Healey questions legality of Sovaldi pricing
Says hepatitis C drug cost may be unfair trade practice
A correction has been added to this story.
ATTORNEY GENERAL MAURA HEALEY is warning the maker of a breakthrough hepatitis C drug that the company’s $1,000-a-pill price may constitute an unfair trade practice under Massachusetts law.
In her Jan. 22 letter to John Martin, the CEO of California-based Gilead Sciences Inc., Healey said Gilead’s drug offers a cure for hepatitis C but its pricing strategy allows the disease to continue to spread through vulnerable populations, resulting in “massive public harm.” Healey said her staff “will continue to examine this potential claim for unfair commercial conduct.”
Healey referenced the letter and the broader issue of drug pricing in a Wednesday morning breakfast speech to the Massachusetts Biotechnology Council. Officials at Gilead could not be immediately reached for comment, but a spokeswoman for the firm told other news outlets that the company looked forward to discussions with Healey.
Healey noted Gilead sells Sovaldi for $10 a pill in Egypt and $4 a pill in India, but charges $1,000 a pill in the United States. She noted all of the nation’s Medicaid programs spent $1.3 billion on Sovaldi before rebates in 2014, allowing only 2.4 percent of Medicaid recipients believed to have hepatitis C to obtain treatment. The drug has a 97 percent cure rate. (An earlier version of this story incorrectly said the $1.3 billion in Medicaid spending on Sovaldi was just in Massachusetts.)
“Gilead clearly recognizes the enormous public health benefits and profit associated with making these drugs broadly accessible in other countries,” Healey wrote. “I urge you to be part of the solution here in the United States as well.”

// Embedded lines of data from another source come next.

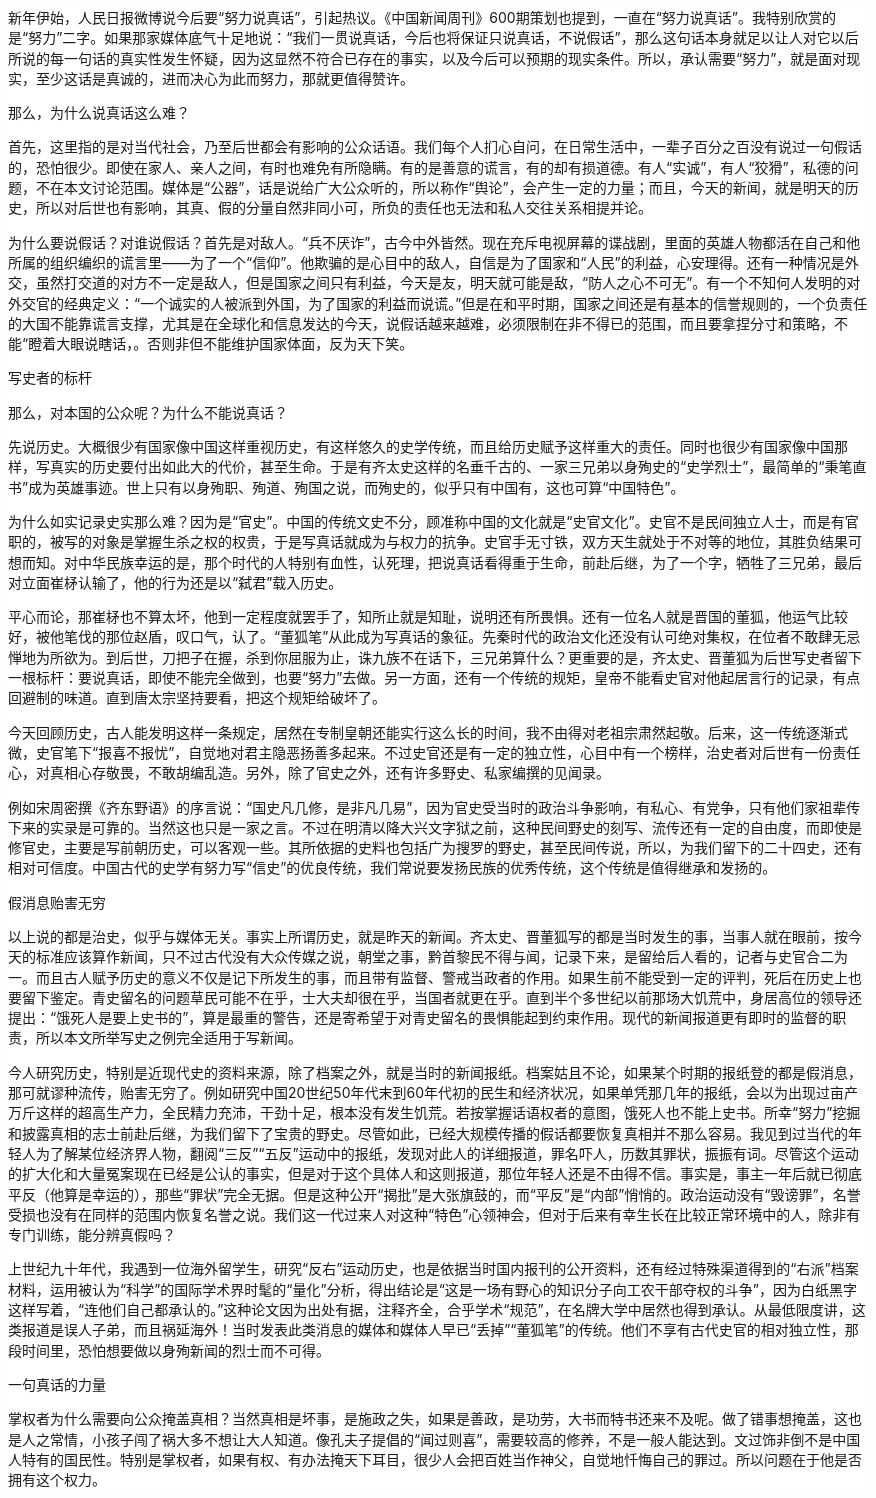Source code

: 新年伊始，人民日报微博说今后要“努力说真话”，引起热议。《中国新闻周刊》600期策划也提到，一直在“努力说真话”。我特别欣赏的是“努力”二字。如果那家媒体底气十足地说：“我们一贯说真话，今后也将保证只说真话，不说假话”，那么这句话本身就足以让人对它以后所说的每一句话的真实性发生怀疑，因为这显然不符合已存在的事实，以及今后可以预期的现实条件。所以，承认需要“努力”，就是面对现实，至少这话是真诚的，进而决心为此而努力，那就更值得赞许。

  那么，为什么说真话这么难？

  首先，这里指的是对当代社会，乃至后世都会有影响的公众话语。我们每个人扪心自问，在日常生活中，一辈子百分之百没有说过一句假话的，恐怕很少。即使在家人、亲人之间，有时也难免有所隐瞒。有的是善意的谎言，有的却有损道德。有人“实诚”，有人“狡猾”，私德的问题，不在本文讨论范围。媒体是“公器”，话是说给广大公众听的，所以称作“舆论”，会产生一定的力量；而且，今天的新闻，就是明天的历史，所以对后世也有影响，其真、假的分量自然非同小可，所负的责任也无法和私人交往关系相提并论。

  为什么要说假话？对谁说假话？首先是对敌人。“兵不厌诈”，古今中外皆然。现在充斥电视屏幕的谍战剧，里面的英雄人物都活在自己和他所属的组织编织的谎言里——为了一个“信仰”。他欺骗的是心目中的敌人，自信是为了国家和“人民”的利益，心安理得。还有一种情况是外交，虽然打交道的对方不一定是敌人，但是国家之间只有利益，今天是友，明天就可能是敌，“防人之心不可无”。有一个不知何人发明的对外交官的经典定义：“一个诚实的人被派到外国，为了国家的利益而说谎。”但是在和平时期，国家之间还是有基本的信誉规则的，一个负责任的大国不能靠谎言支撑，尤其是在全球化和信息发达的今天，说假话越来越难，必须限制在非不得已的范围，而且要拿捏分寸和策略，不能“瞪着大眼说瞎话，。否则非但不能维护国家体面，反为天下笑。

  写史者的标杆

  那么，对本国的公众呢？为什么不能说真话？

  先说历史。大概很少有国家像中国这样重视历史，有这样悠久的史学传统，而且给历史赋予这样重大的责任。同时也很少有国家像中国那样，写真实的历史要付出如此大的代价，甚至生命。于是有齐太史这样的名垂千古的、一家三兄弟以身殉史的“史学烈士”，最简单的“秉笔直书”成为英雄事迹。世上只有以身殉职、殉道、殉国之说，而殉史的，似乎只有中国有，这也可算“中国特色”。

  为什么如实记录史实那么难？因为是“官史”。中国的传统文史不分，顾准称中国的文化就是“史官文化”。史官不是民间独立人士，而是有官职的，被写的对象是掌握生杀之权的权贵，于是写真话就成为与权力的抗争。史官手无寸铁，双方天生就处于不对等的地位，其胜负结果可想而知。对中华民族幸运的是，那个时代的人特别有血性，认死理，把说真话看得重于生命，前赴后继，为了一个字，牺牲了三兄弟，最后对立面崔柕认输了，他的行为还是以“弑君”载入历史。

  平心而论，那崔柕也不算太坏，他到一定程度就罢手了，知所止就是知耻，说明还有所畏惧。还有一位名人就是晋国的董狐，他运气比较好，被他笔伐的那位赵盾，叹口气，认了。“董狐笔”从此成为写真话的象征。先秦时代的政治文化还没有认可绝对集权，在位者不敢肆无忌惮地为所欲为。到后世，刀把子在握，杀到你屈服为止，诛九族不在话下，三兄弟算什么？更重要的是，齐太史、晋董狐为后世写史者留下一根标杆：要说真话，即使不能完全做到，也要“努力”去做。另一方面，还有一个传统的规矩，皇帝不能看史官对他起居言行的记录，有点回避制的味道。直到唐太宗坚持要看，把这个规矩给破坏了。

  今天回顾历史，古人能发明这样一条规定，居然在专制皇朝还能实行这么长的时间，我不由得对老祖宗肃然起敬。后来，这一传统逐渐式微，史官笔下“报喜不报忧”，自觉地对君主隐恶扬善多起来。不过史官还是有一定的独立性，心目中有一个榜样，治史者对后世有一份责任心，对真相心存敬畏，不敢胡编乱造。另外，除了官史之外，还有许多野史、私家编撰的见闻录。

  例如宋周密撰《齐东野语》的序言说：“国史凡几修，是非凡几易”，因为官史受当时的政治斗争影响，有私心、有党争，只有他们家祖辈传下来的实录是可靠的。当然这也只是一家之言。不过在明清以降大兴文字狱之前，这种民间野史的刻写、流传还有一定的自由度，而即使是修官史，主要是写前朝历史，可以客观一些。其所依据的史料也包括广为搜罗的野史，甚至民间传说，所以，为我们留下的二十四史，还有相对可信度。中国古代的史学有努力写“信史”的优良传统，我们常说要发扬民族的优秀传统，这个传统是值得继承和发扬的。

  假消息贻害无穷

  以上说的都是治史，似乎与媒体无关。事实上所谓历史，就是昨天的新闻。齐太史、晋董狐写的都是当时发生的事，当事人就在眼前，按今天的标准应该算作新闻，只不过古代没有大众传媒之说，朝堂之事，黔首黎民不得与闻，记录下来，是留给后人看的，记者与史官合二为一。而且古人赋予历史的意义不仅是记下所发生的事，而且带有监督、警戒当政者的作用。如果生前不能受到一定的评判，死后在历史上也要留下鉴定。青史留名的问题草民可能不在乎，士大夫却很在乎，当国者就更在乎。直到半个多世纪以前那场大饥荒中，身居高位的领导还提出：“饿死人是要上史书的”，算是最重的警告，还是寄希望于对青史留名的畏惧能起到约束作用。现代的新闻报道更有即时的监督的职责，所以本文所举写史之例完全适用于写新闻。

  今人研究历史，特别是近现代史的资料来源，除了档案之外，就是当时的新闻报纸。档案姑且不论，如果某个时期的报纸登的都是假消息，那可就谬种流传，贻害无穷了。例如研究中国20世纪50年代末到60年代初的民生和经济状况，如果单凭那几年的报纸，会以为出现过亩产万斤这样的超高生产力，全民精力充沛，干劲十足，根本没有发生饥荒。若按掌握话语权者的意图，饿死人也不能上史书。所幸“努力”挖掘和披露真相的志士前赴后继，为我们留下了宝贵的野史。尽管如此，已经大规模传播的假话都要恢复真相并不那么容易。我见到过当代的年轻人为了解某位经济界人物，翻阅“三反”“五反”运动中的报纸，发现对此人的详细报道，罪名吓人，历数其罪状，振振有词。尽管这个运动的扩大化和大量冤案现在已经是公认的事实，但是对于这个具体人和这则报道，那位年轻人还是不由得不信。事实是，事主一年后就已彻底平反（他算是幸运的），那些“罪状”完全无据。但是这种公开“揭批”是大张旗鼓的，而“平反”是“内部”悄悄的。政治运动没有“毁谤罪”，名誉受损也没有在同样的范围内恢复名誉之说。我们这一代过来人对这种“特色”心领神会，但对于后来有幸生长在比较正常环境中的人，除非有专门训练，能分辨真假吗？

  上世纪九十年代，我遇到一位海外留学生，研究“反右”运动历史，也是依据当时国内报刊的公开资料，还有经过特殊渠道得到的“右派”档案材料，运用被认为“科学”的国际学术界时髦的“量化”分析，得出结论是“这是一场有野心的知识分子向工农干部夺权的斗争”，因为白纸黑字这样写着，“连他们自己都承认的。”这种论文因为出处有据，注释齐全，合乎学术“规范”，在名牌大学中居然也得到承认。从最低限度讲，这类报道是误人子弟，而且祸延海外！当时发表此类消息的媒体和媒体人早已“丢掉”“董狐笔”的传统。他们不享有古代史官的相对独立性，那段时间里，恐怕想要做以身殉新闻的烈士而不可得。

  一句真话的力量

  掌权者为什么需要向公众掩盖真相？当然真相是坏事，是施政之失，如果是善政，是功劳，大书而特书还来不及呢。做了错事想掩盖，这也是人之常情，小孩子闯了祸大多不想让大人知道。像孔夫子提倡的“闻过则喜”，需要较高的修养，不是一般人能达到。文过饰非倒不是中国人特有的国民性。特别是掌权者，如果有权、有办法掩天下耳目，很少人会把百姓当作神父，自觉地忏悔自己的罪过。所以问题在于他是否拥有这个权力。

The Attorney General urged the company to offer Sovaldi at a price of $10-a-pill to all “public payers in the United States serving the poorest patients with the highest rates of infection.” Her suggestion would seem to apply to Medicaid recipients and possibly inmates in prisons, where the infection rate for heptatis C is believed to be 17 times the rate in the general population. (The Massachusetts Department of Correction, which has dodged questions about its Sovaldi policies, is facing a class action lawsuit seeking increased access to the treatment.)
“At a minimum, Gilead should consider innovative approaches to pricing and payment that would expand access to Sovalid and Harvoni in the United States, as it has done in other countries,” she wrote.
Gilead in the past has defended its pricing practices, which have allowed the company to reap enormous profits. According to research by the US Senate Committee on Finance, Gilead sold $20.6 billion worth of Sovaldi and Harvoni in the first 21 months after the drugs went on the market. Gilead in 2011 paid $11.2 billion for the company that originally developed the drug.
A year ago, Gov. Charlie Baker said his administration planned to jawbone Gilead in an effort to convince the company to lower its prices. At a press briefing on Wednesday, Baker acknowledged that effort had been unsuccessful.“There are very few people who’ve had luck to date in jawboning in the US,” Baker said. “There’s been a lot of luck in jawboning down the price of this product in other parts of the world.”
As for Healey’s legal argument that Gilead’s high price for Sovaldi could represent an unfair trade act, the governor said he needed to do more research on the subject before commenting. “I’m not a lawyer,” he said.